**WORK ITEM:** Each entry below should be retyped exactly as given.

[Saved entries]
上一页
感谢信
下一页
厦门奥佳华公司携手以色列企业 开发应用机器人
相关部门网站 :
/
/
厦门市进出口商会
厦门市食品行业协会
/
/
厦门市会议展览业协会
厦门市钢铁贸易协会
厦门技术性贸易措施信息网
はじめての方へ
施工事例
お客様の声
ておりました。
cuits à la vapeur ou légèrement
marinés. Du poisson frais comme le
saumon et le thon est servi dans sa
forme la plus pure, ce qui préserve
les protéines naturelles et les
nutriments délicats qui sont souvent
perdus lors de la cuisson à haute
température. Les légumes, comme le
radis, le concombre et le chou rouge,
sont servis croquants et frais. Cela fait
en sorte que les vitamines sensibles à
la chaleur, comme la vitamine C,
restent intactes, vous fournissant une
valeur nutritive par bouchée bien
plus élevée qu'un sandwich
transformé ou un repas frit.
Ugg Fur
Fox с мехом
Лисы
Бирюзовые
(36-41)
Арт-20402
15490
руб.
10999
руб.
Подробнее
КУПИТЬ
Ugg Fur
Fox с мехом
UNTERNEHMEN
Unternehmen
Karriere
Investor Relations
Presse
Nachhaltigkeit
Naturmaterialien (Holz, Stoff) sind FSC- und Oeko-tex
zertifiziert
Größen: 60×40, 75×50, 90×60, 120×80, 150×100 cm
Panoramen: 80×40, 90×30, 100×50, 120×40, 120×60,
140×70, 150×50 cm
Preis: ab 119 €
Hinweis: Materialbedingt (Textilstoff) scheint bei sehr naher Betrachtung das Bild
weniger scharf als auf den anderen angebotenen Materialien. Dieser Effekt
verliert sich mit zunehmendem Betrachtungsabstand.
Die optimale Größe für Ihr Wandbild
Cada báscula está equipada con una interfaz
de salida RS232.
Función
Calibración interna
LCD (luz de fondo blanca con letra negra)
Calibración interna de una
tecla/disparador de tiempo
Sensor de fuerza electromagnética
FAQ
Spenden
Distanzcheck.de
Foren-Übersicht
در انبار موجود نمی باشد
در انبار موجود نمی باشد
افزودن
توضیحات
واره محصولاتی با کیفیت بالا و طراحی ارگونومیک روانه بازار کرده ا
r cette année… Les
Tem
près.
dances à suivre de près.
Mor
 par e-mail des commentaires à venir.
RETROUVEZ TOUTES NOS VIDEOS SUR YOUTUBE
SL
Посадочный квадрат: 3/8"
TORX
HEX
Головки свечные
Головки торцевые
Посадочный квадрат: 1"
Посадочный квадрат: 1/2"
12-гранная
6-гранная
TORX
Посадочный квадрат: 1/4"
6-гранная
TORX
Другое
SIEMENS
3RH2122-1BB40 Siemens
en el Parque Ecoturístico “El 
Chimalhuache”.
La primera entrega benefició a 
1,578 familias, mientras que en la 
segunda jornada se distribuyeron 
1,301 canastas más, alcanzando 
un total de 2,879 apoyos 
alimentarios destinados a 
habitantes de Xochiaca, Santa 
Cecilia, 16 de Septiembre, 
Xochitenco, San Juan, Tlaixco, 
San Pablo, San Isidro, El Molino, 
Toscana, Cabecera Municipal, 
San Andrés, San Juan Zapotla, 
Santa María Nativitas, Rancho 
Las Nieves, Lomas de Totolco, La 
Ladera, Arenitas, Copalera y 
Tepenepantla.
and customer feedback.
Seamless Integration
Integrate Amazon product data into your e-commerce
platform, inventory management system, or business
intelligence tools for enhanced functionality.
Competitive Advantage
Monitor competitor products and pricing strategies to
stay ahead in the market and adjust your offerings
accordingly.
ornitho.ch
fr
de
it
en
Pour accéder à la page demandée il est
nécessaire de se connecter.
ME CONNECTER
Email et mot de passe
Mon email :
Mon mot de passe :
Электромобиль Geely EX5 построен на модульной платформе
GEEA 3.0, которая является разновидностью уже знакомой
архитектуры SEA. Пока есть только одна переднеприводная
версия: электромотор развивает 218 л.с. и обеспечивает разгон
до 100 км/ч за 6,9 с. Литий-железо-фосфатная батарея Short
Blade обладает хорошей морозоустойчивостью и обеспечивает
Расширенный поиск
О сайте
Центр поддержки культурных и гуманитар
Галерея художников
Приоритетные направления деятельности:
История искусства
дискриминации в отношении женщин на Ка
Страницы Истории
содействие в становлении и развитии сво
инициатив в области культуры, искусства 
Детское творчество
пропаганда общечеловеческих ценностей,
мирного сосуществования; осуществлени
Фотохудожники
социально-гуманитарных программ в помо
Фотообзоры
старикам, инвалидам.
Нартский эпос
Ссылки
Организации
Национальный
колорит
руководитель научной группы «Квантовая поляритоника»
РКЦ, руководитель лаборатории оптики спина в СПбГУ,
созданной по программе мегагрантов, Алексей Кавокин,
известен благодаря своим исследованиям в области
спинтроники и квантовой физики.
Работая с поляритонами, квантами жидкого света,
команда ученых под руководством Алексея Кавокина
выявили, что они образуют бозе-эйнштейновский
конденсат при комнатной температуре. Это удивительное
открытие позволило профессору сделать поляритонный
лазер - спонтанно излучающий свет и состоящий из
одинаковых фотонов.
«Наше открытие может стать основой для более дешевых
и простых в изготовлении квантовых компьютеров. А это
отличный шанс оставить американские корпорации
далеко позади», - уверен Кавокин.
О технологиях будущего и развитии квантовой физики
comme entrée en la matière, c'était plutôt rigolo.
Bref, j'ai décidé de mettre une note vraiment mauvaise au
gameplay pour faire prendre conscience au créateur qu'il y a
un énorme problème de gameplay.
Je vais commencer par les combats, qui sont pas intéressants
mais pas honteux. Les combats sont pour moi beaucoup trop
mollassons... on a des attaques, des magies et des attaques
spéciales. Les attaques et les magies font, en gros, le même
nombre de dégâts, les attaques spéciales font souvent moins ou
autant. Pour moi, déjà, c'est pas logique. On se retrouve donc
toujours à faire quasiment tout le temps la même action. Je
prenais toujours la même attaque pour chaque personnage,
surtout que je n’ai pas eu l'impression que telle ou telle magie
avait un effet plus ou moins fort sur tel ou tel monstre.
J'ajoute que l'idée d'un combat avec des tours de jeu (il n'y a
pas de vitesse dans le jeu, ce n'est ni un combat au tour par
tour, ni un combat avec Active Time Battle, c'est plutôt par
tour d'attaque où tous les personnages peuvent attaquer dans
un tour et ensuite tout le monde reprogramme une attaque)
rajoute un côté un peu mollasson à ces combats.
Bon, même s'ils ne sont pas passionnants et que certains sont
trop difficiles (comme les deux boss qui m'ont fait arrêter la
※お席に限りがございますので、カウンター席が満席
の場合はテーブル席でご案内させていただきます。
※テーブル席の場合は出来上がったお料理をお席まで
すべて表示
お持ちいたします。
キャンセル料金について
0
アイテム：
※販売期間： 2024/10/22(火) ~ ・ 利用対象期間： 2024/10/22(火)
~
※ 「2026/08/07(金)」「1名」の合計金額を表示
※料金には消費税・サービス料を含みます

**EXERCISE OUTPUT:**
上一页
感谢信
下一页
厦门奥佳华公司携手以色列企业 开发应用机器人
相关部门网站 :
/
/
厦门市进出口商会
厦门市食品行业协会
/
/
厦门市会议展览业协会
厦门市钢铁贸易协会
厦门技术性贸易措施信息网
はじめての方へ
施工事例
お客様の声
ておりました。
cuits à la vapeur ou légèrement
marinés. Du poisson frais comme le
saumon et le thon est servi dans sa
forme la plus pure, ce qui préserve
les protéines naturelles et les
nutriments délicats qui sont souvent
perdus lors de la cuisson à haute
température. Les légumes, comme le
radis, le concombre et le chou rouge,
sont servis croquants et frais. Cela fait
en sorte que les vitamines sensibles à
la chaleur, comme la vitamine C,
restent intactes, vous fournissant une
valeur nutritive par bouchée bien
plus élevée qu'un sandwich
transformé ou un repas frit.
Ugg Fur
Fox с мехом
Лисы
Бирюзовые
(36-41)
Арт-20402
15490
руб.
10999
руб.
Подробнее
КУПИТЬ
Ugg Fur
Fox с мехом
UNTERNEHMEN
Unternehmen
Karriere
Investor Relations
Presse
Nachhaltigkeit
Naturmaterialien (Holz, Stoff) sind FSC- und Oeko-tex
zertifiziert
Größen: 60×40, 75×50, 90×60, 120×80, 150×100 cm
Panoramen: 80×40, 90×30, 100×50, 120×40, 120×60,
140×70, 150×50 cm
Preis: ab 119 €
Hinweis: Materialbedingt (Textilstoff) scheint bei sehr naher Betrachtung das Bild
weniger scharf als auf den anderen angebotenen Materialien. Dieser Effekt
verliert sich mit zunehmendem Betrachtungsabstand.
Die optimale Größe für Ihr Wandbild
Cada báscula está equipada con una interfaz
de salida RS232.
Función
Calibración interna
LCD (luz de fondo blanca con letra negra)
Calibración interna de una
tecla/disparador de tiempo
Sensor de fuerza electromagnética
FAQ
Spenden
Distanzcheck.de
Foren-Übersicht
در انبار موجود نمی باشد
در انبار موجود نمی باشد
افزودن
توضیحات
واره محصولاتی با کیفیت بالا و طراحی ارگونومیک روانه بازار کرده ا
r cette année… Les
Tem
près.
dances à suivre de près.
Mor
 par e-mail des commentaires à venir.
RETROUVEZ TOUTES NOS VIDEOS SUR YOUTUBE
SL
Посадочный квадрат: 3/8"
TORX
HEX
Головки свечные
Головки торцевые
Посадочный квадрат: 1"
Посадочный квадрат: 1/2"
12-гранная
6-гранная
TORX
Посадочный квадрат: 1/4"
6-гранная
TORX
Другое
SIEMENS
3RH2122-1BB40 Siemens
en el Parque Ecoturístico “El 
Chimalhuache”.
La primera entrega benefició a 
1,578 familias, mientras que en la 
segunda jornada se distribuyeron 
1,301 canastas más, alcanzando 
un total de 2,879 apoyos 
alimentarios destinados a 
habitantes de Xochiaca, Santa 
Cecilia, 16 de Septiembre, 
Xochitenco, San Juan, Tlaixco, 
San Pablo, San Isidro, El Molino, 
Toscana, Cabecera Municipal, 
San Andrés, San Juan Zapotla, 
Santa María Nativitas, Rancho 
Las Nieves, Lomas de Totolco, La 
Ladera, Arenitas, Copalera y 
Tepenepantla.
and customer feedback.
Seamless Integration
Integrate Amazon product data into your e-commerce
platform, inventory management system, or business
intelligence tools for enhanced functionality.
Competitive Advantage
Monitor competitor products and pricing strategies to
stay ahead in the market and adjust your offerings
accordingly.
ornitho.ch
fr
de
it
en
Pour accéder à la page demandée il est
nécessaire de se connecter.
ME CONNECTER
Email et mot de passe
Mon email :
Mon mot de passe :
Электромобиль Geely EX5 построен на модульной платформе
GEEA 3.0, которая является разновидностью уже знакомой
архитектуры SEA. Пока есть только одна переднеприводная
версия: электромотор развивает 218 л.с. и обеспечивает разгон
до 100 км/ч за 6,9 с. Литий-железо-фосфатная батарея Short
Blade обладает хорошей морозоустойчивостью и обеспечивает
Расширенный поиск
О сайте
Центр поддержки культурных и гуманитар
Галерея художников
Приоритетные направления деятельности:
История искусства
дискриминации в отношении женщин на Ка
Страницы Истории
содействие в становлении и развитии сво
инициатив в области культуры, искусства 
Детское творчество
пропаганда общечеловеческих ценностей,
мирного сосуществования; осуществлени
Фотохудожники
социально-гуманитарных программ в помо
Фотообзоры
старикам, инвалидам.
Нартский эпос
Ссылки
Организации
Национальный
колорит
руководитель научной группы «Квантовая поляритоника»
РКЦ, руководитель лаборатории оптики спина в СПбГУ,
созданной по программе мегагрантов, Алексей Кавокин,
известен благодаря своим исследованиям в области
спинтроники и квантовой физики.
Работая с поляритонами, квантами жидкого света,
команда ученых под руководством Алексея Кавокина
выявили, что они образуют бозе-эйнштейновский
конденсат при комнатной температуре. Это удивительное
открытие позволило профессору сделать поляритонный
лазер - спонтанно излучающий свет и состоящий из
одинаковых фотонов.
«Наше открытие может стать основой для более дешевых
и простых в изготовлении квантовых компьютеров. А это
отличный шанс оставить американские корпорации
далеко позади», - уверен Кавокин.
О технологиях будущего и развитии квантовой физики
comme entrée en la matière, c'était plutôt rigolo.
Bref, j'ai décidé de mettre une note vraiment mauvaise au
gameplay pour faire prendre conscience au créateur qu'il y a
un énorme problème de gameplay.
Je vais commencer par les combats, qui sont pas intéressants
mais pas honteux. Les combats sont pour moi beaucoup trop
mollassons... on a des attaques, des magies et des attaques
spéciales. Les attaques et les magies font, en gros, le même
nombre de dégâts, les attaques spéciales font souvent moins ou
autant. Pour moi, déjà, c'est pas logique. On se retrouve donc
toujours à faire quasiment tout le temps la même action. Je
prenais toujours la même attaque pour chaque personnage,
surtout que je n’ai pas eu l'impression que telle ou telle magie
avait un effet plus ou moins fort sur tel ou tel monstre.
J'ajoute que l'idée d'un combat avec des tours de jeu (il n'y a
pas de vitesse dans le jeu, ce n'est ni un combat au tour par
tour, ni un combat avec Active Time Battle, c'est plutôt par
tour d'attaque où tous les personnages peuvent attaquer dans
un tour et ensuite tout le monde reprogramme une attaque)
rajoute un côté un peu mollasson à ces combats.
Bon, même s'ils ne sont pas passionnants et que certains sont
trop difficiles (comme les deux boss qui m'ont fait arrêter la
※お席に限りがございますので、カウンター席が満席
の場合はテーブル席でご案内させていただきます。
※テーブル席の場合は出来上がったお料理をお席まで
すべて表示
お持ちいたします。
キャンセル料金について
0
アイテム：
※販売期間： 2024/10/22(火) ~ ・ 利用対象期間： 2024/10/22(火)
~
※ 「2026/08/07(金)」「1名」の合計金額を表示
※料金には消費税・サービス料を含みます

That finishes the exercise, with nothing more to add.